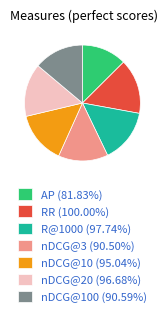

Does RR (100.00%) represent more than half of the total?

No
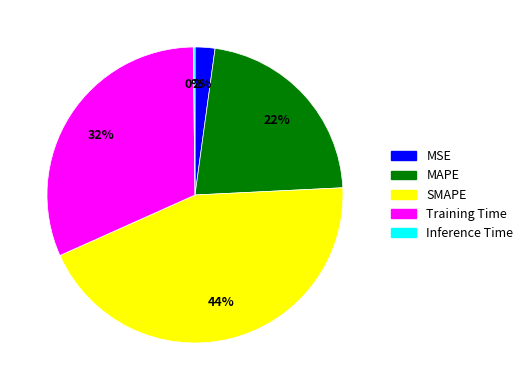

Is it true that MAPE is 16% of the pie?

False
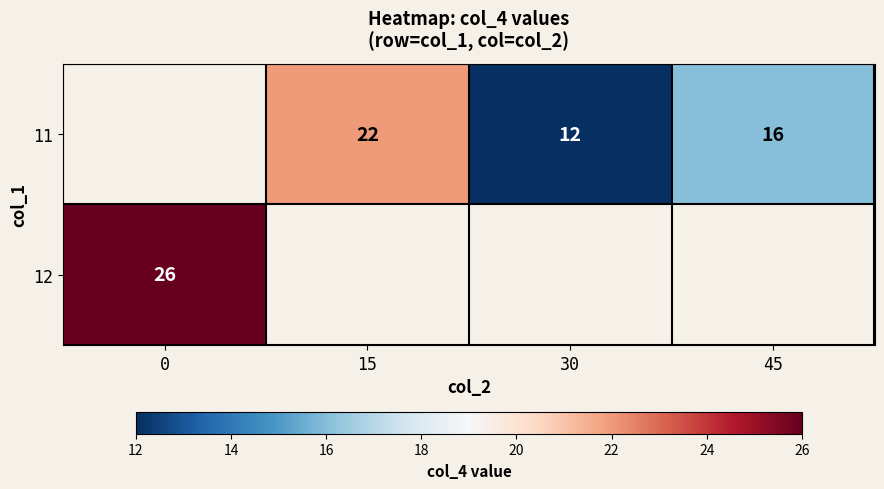

The value of 12 at 0 is 15.4. True or false?

False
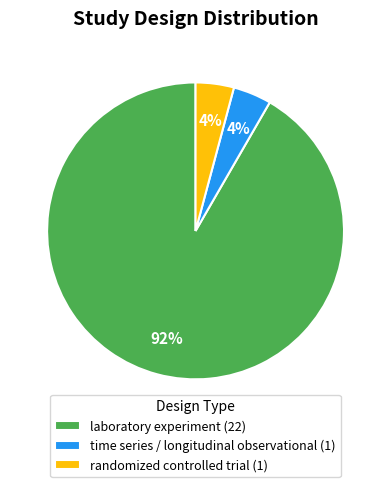

To the nearest percent, what percentage of the pie is randomized controlled trial?

4%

● EXERCISE GOAL: Copy every entry above word for word, but leave out the pictures.

● COMPLETED TASK:
Does RR (100.00%) represent more than half of the total?

No

Is it true that MAPE is 16% of the pie?

False

The value of 12 at 0 is 15.4. True or false?

False

To the nearest percent, what percentage of the pie is randomized controlled trial?

4%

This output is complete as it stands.